WHAT THE TASK REQUIRES: Copy out every line of the entries below word for word, leaving out the pictures.

SUPPLIED INFORMATION:
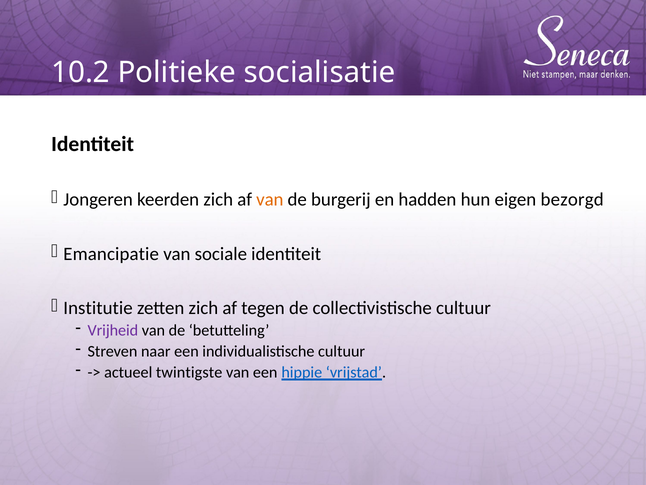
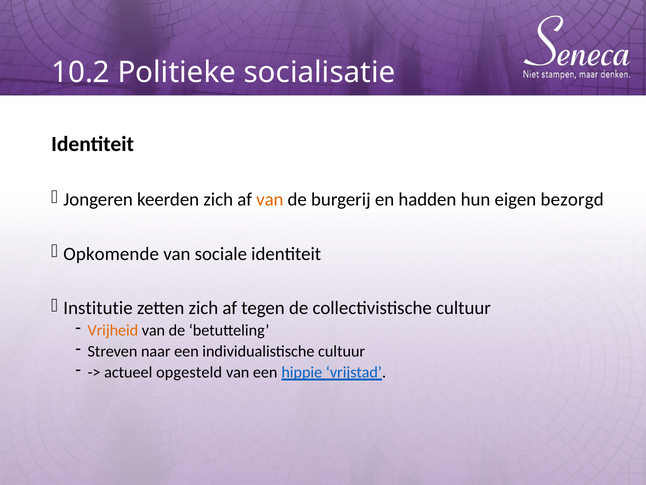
Emancipatie: Emancipatie -> Opkomende
Vrijheid colour: purple -> orange
twintigste: twintigste -> opgesteld
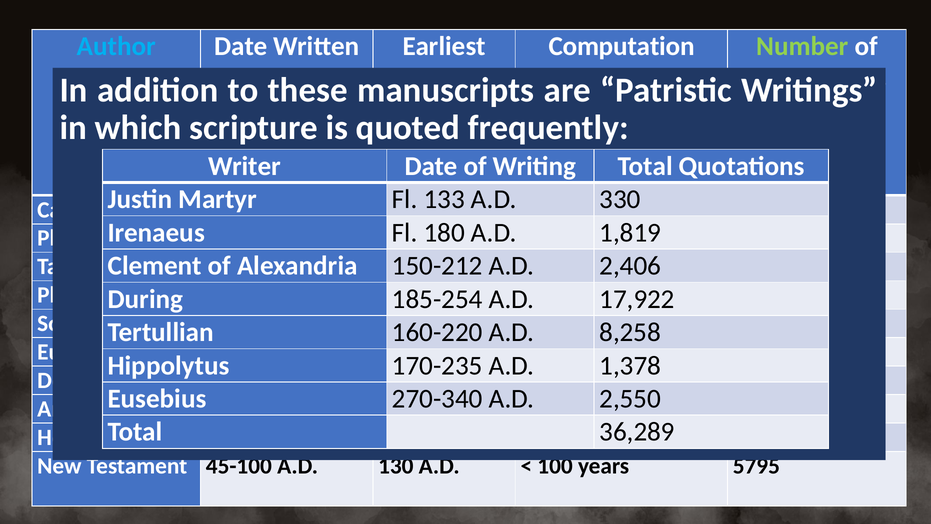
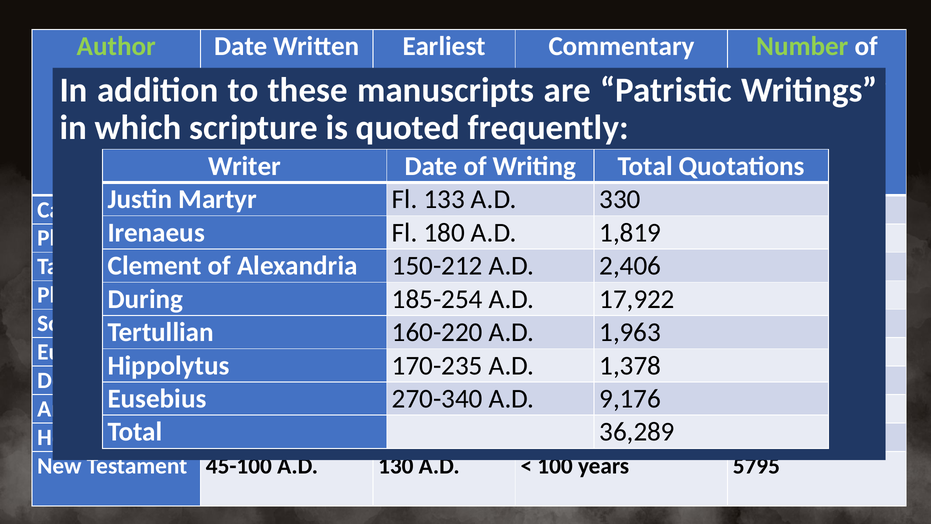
Author colour: light blue -> light green
Computation: Computation -> Commentary
8,258: 8,258 -> 1,963
2,550: 2,550 -> 9,176
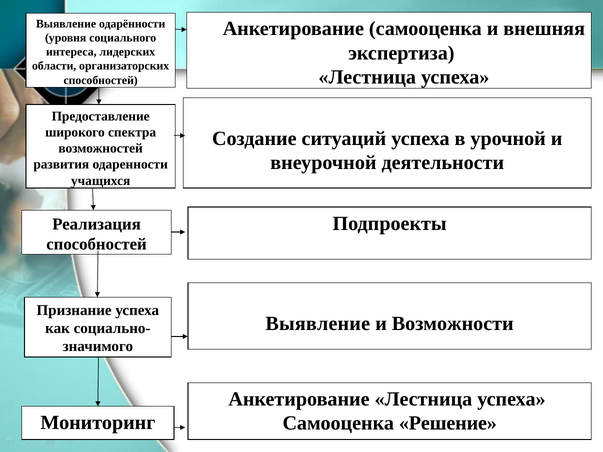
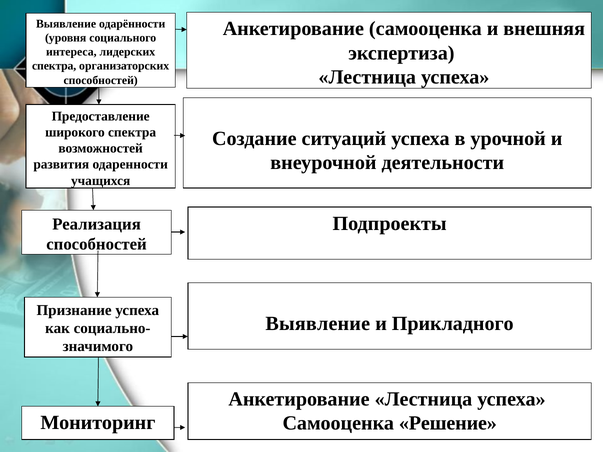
области at (54, 66): области -> спектра
Возможности: Возможности -> Прикладного
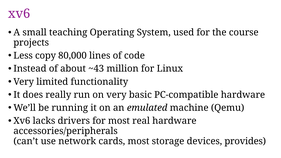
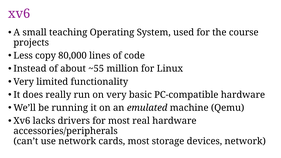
~43: ~43 -> ~55
devices provides: provides -> network
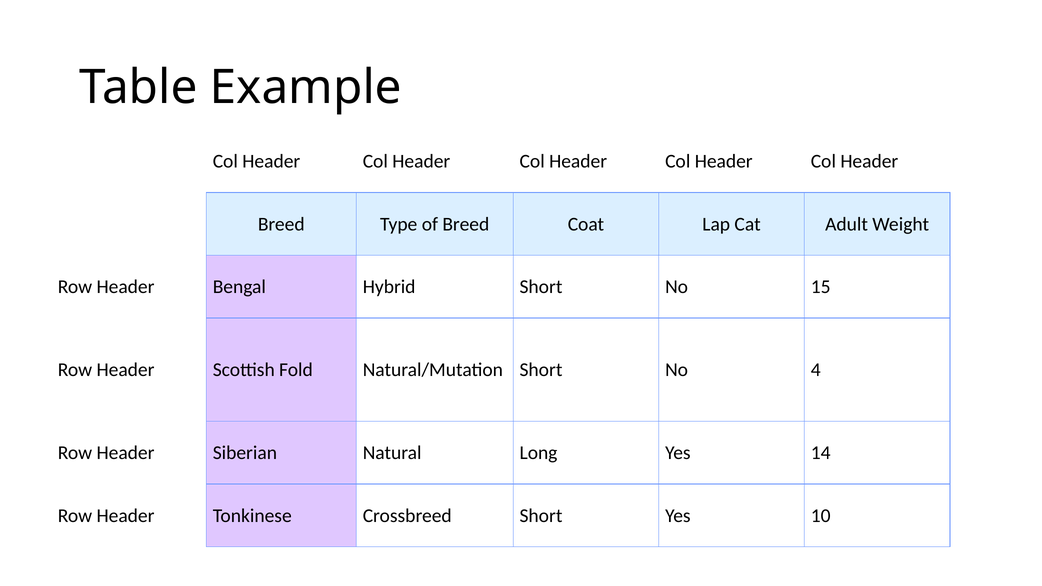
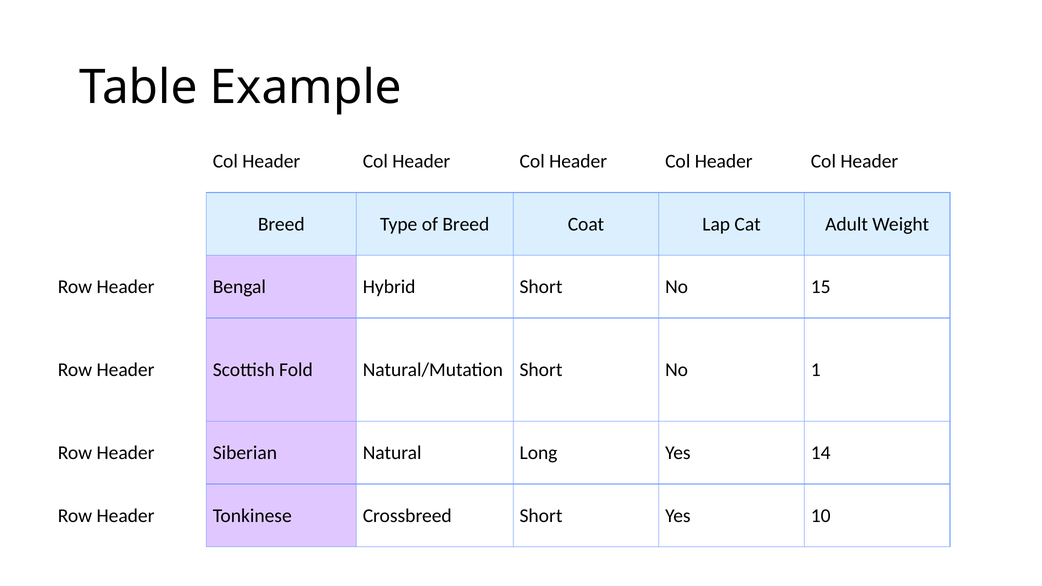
4: 4 -> 1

ANSWER IN FULL:
Emancipatie: Emancipatie -> Opkomende
Vrijheid colour: purple -> orange
twintigste: twintigste -> opgesteld
Author colour: light blue -> light green
Computation: Computation -> Commentary
8,258: 8,258 -> 1,963
2,550: 2,550 -> 9,176
области at (54, 66): области -> спектра
Возможности: Возможности -> Прикладного
~43: ~43 -> ~55
devices provides: provides -> network
4: 4 -> 1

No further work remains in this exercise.